◆ PROBLEM TO SOLVE: Find the line containing "[246,322,441,335] Pullover from" in the entries below. Restate it and each line after it, word for word, up to and including the line containing "[292,374,373,387] the brand".

◆ INFORMATION:

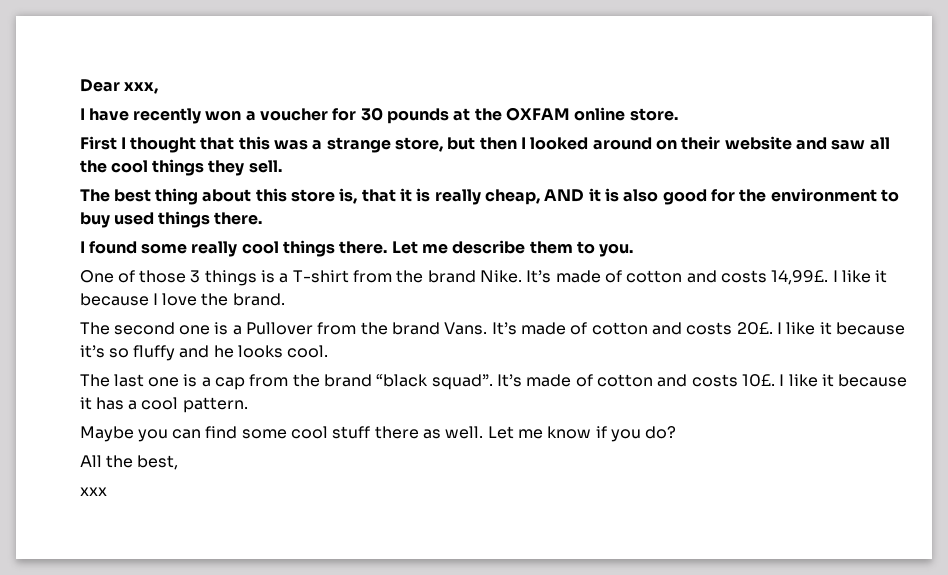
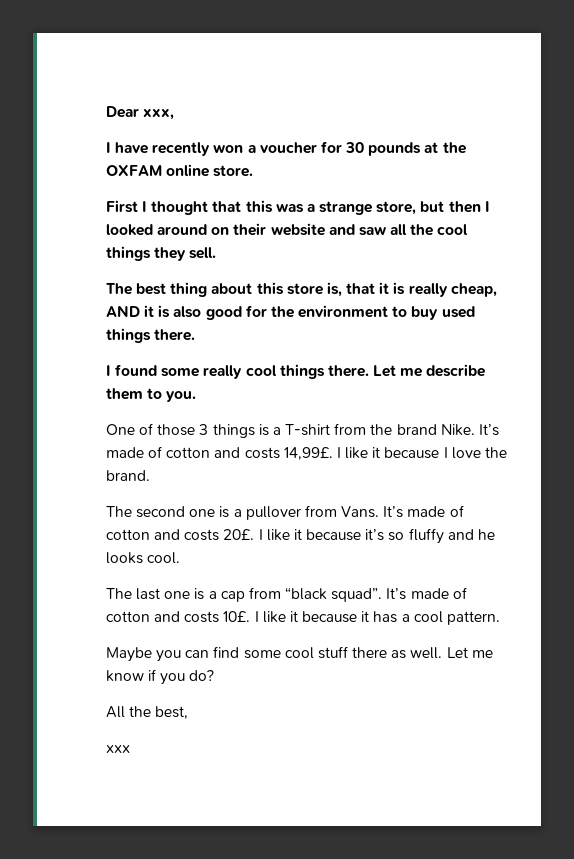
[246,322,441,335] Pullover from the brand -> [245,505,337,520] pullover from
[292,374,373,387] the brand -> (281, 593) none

...

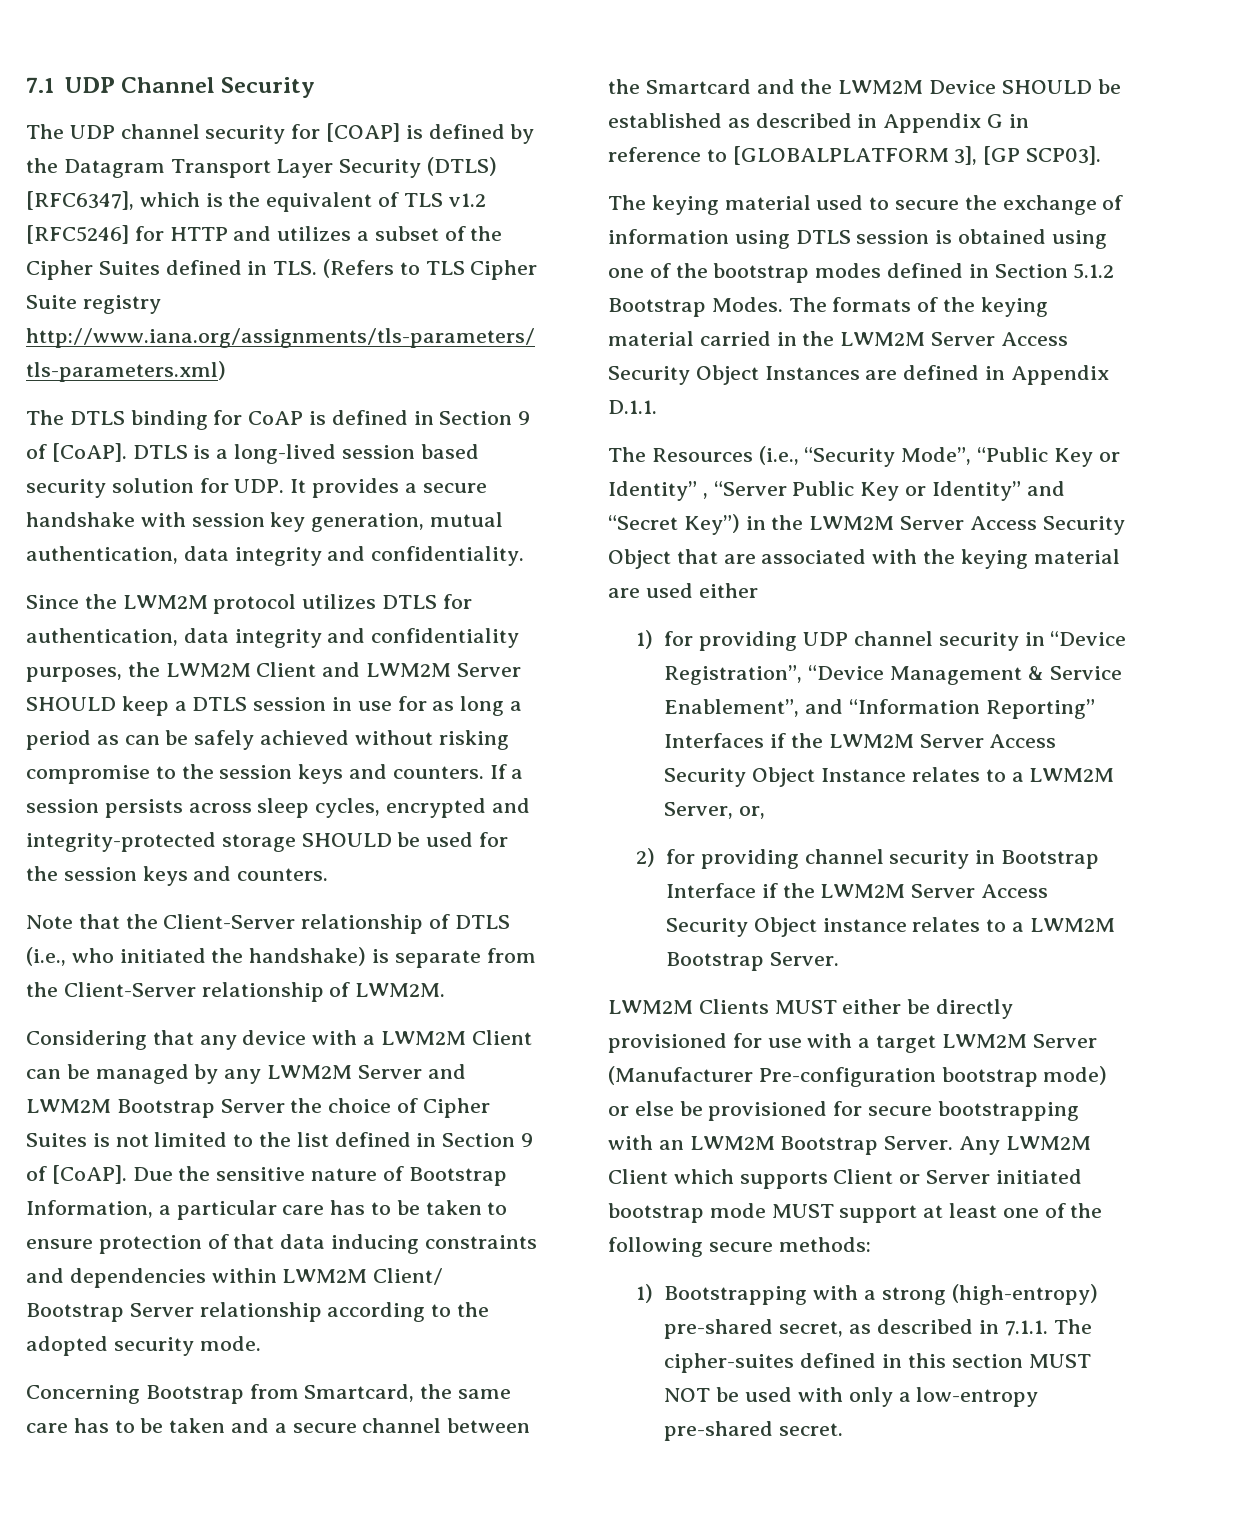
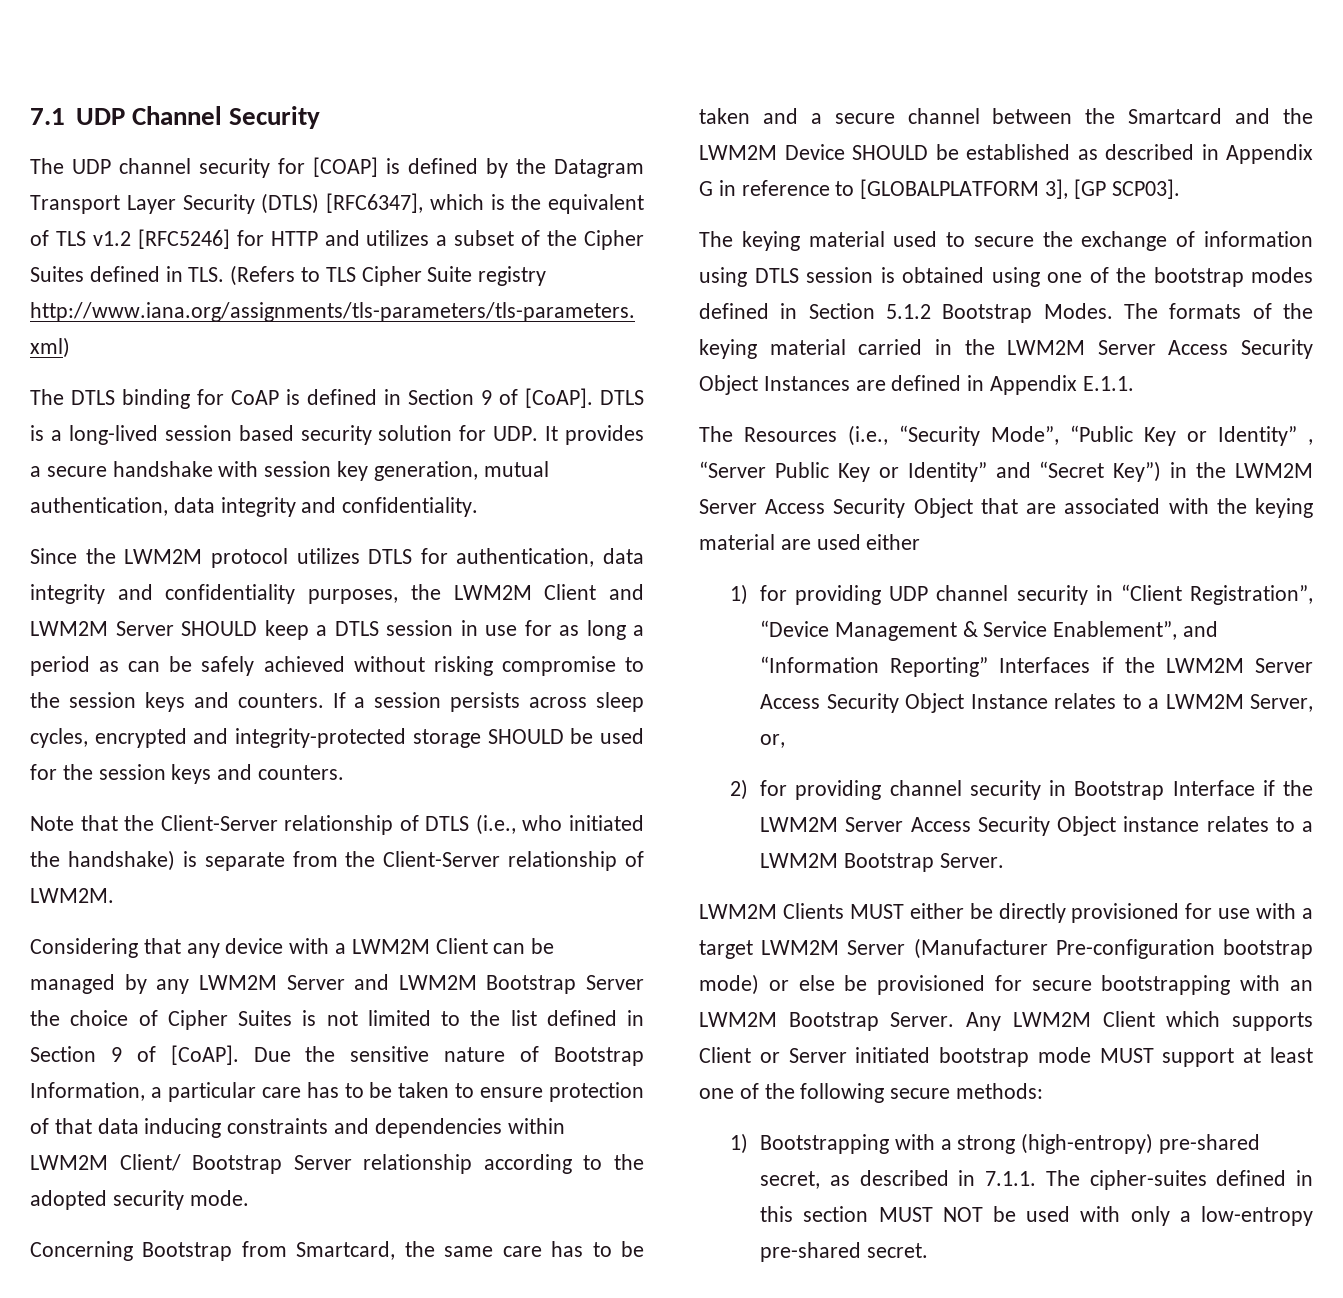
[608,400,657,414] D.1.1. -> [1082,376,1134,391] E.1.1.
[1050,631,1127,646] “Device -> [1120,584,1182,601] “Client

---

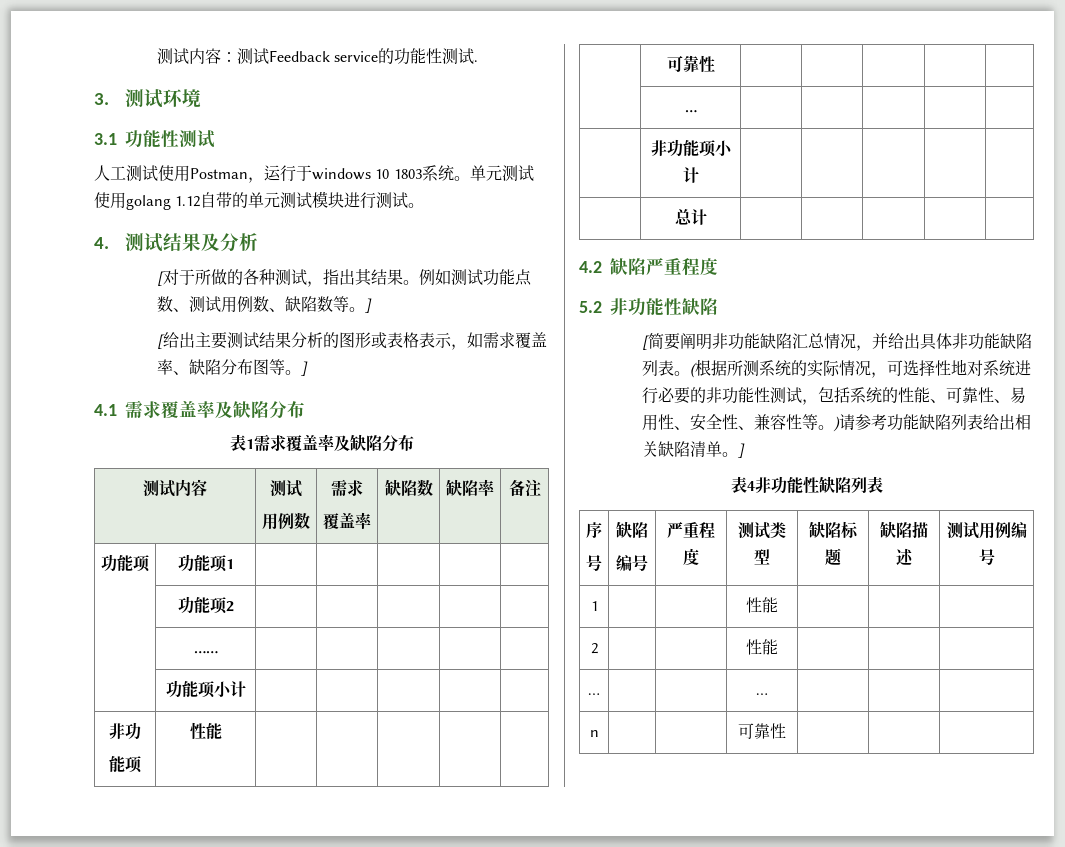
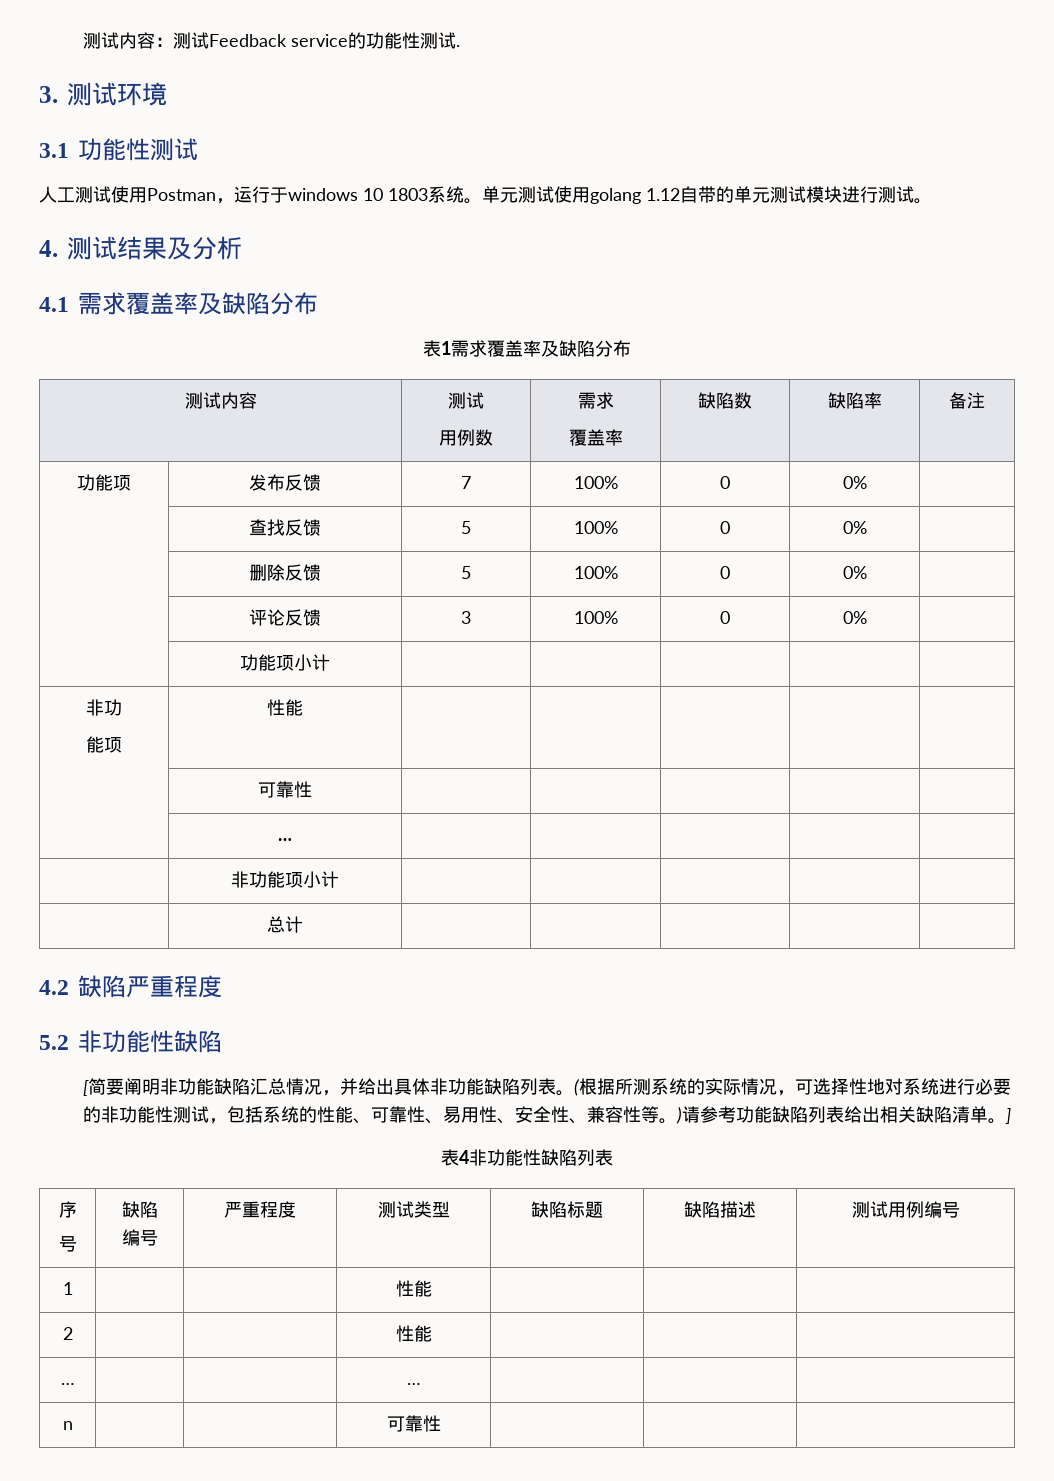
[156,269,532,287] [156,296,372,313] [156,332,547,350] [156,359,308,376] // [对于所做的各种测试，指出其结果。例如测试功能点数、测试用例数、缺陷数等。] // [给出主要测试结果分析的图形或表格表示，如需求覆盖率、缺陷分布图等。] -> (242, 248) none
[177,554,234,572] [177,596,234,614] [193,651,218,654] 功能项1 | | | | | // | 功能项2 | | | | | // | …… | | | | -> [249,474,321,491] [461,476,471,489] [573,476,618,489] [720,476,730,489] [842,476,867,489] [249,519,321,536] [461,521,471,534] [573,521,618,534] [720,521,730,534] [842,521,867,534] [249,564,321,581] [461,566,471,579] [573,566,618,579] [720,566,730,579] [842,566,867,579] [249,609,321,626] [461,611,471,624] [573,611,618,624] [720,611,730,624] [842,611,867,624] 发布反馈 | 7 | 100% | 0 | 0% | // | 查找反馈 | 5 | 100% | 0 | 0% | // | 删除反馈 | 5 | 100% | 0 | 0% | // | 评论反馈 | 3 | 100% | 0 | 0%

◆ FINAL ANSWER:
[246,322,441,335] Pullover from the brand -> [245,505,337,520] pullover from
[292,374,373,387] the brand -> (281, 593) none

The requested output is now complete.